Two prominent proxy advisory firms, InGovern and SES, have come out in support of the proposed delisting of ICICI Securities (I-Sec) through the issuance of equity shares of its parent company, ICICI Bank, to the shareholders of the broking firm. This development comes ahead of the crucial shareholders' meeting scheduled for March 27, where the delisting proposal will be put to vote as part of regulatory requirements.

InGovern's Perspective
In its report, InGovern highlights the inherent volatility associated with the broking business, where revenue and profits tend to fluctuate significantly based on market conditions. By offering shares of the more stable ICICI Bank to I-Sec shareholders, InGovern believes that enhanced liquidity and improved price discovery can be achieved. Moreover, the report suggests that the combined entity, with its strategic focus on integrating wealth management, broking services, and banking services, has the potential to drive growth and profitability.
SES's Analysis
SES, another proxy advisory firm, emphasizes the importance of market price as the primary measure for determining the fairness of any exchange ratio. However, this is subject to the condition that both entities have adequate liquidity on their respective exchanges and that the nature of the entities does not undergo significant changes, such as a transition from a public sector undertaking (PSU) to a private company or a multinational corporation (MNC).
To assess the fairness of the proposed exchange ratio, SES analyzed the undisturbed share price data of ICICI Bank and ICICI Securities for a one-year period preceding the scheme intimation date.
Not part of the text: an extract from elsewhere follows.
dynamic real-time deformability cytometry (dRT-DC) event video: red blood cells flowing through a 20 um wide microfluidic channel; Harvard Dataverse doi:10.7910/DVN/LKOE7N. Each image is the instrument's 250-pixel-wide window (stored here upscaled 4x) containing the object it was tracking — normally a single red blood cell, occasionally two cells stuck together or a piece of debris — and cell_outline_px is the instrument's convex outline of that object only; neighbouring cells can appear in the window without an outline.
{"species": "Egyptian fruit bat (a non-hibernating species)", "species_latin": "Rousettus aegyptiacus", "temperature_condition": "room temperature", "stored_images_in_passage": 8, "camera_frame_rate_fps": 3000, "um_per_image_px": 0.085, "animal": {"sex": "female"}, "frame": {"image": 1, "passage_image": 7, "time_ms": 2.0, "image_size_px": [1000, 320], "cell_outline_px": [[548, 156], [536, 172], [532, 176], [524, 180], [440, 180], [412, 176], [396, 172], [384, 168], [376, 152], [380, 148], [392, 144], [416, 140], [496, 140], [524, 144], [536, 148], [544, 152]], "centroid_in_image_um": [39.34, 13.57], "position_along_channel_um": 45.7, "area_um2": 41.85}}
Based on this analysis, SES concludes that the exchange ratio offers a premium to ICICI Securities shareholders compared to the market price differential.
Benefits of the Merger
The merger between ICICI Bank and ICICI Securities is expected to leverage the synergies between the two entities, leading to operational efficiencies and streamlined processes. This strategic move aims to capitalize on the strengths of both organizations and enhance their overall competitiveness in the financial services industry.
With the support of influential proxy advisory firms like InGovern and SES, the proposed delisting of ICICI Securities appears to be gaining momentum. The upcoming shareholders' meeting on March 27 will be a crucial milestone in determining the fate of this proposal. If approved, the delisting process will pave the way for ICICI Securities to become a wholly-owned subsidiary of ICICI Bank, potentially unlocking new opportunities for growth and value creation.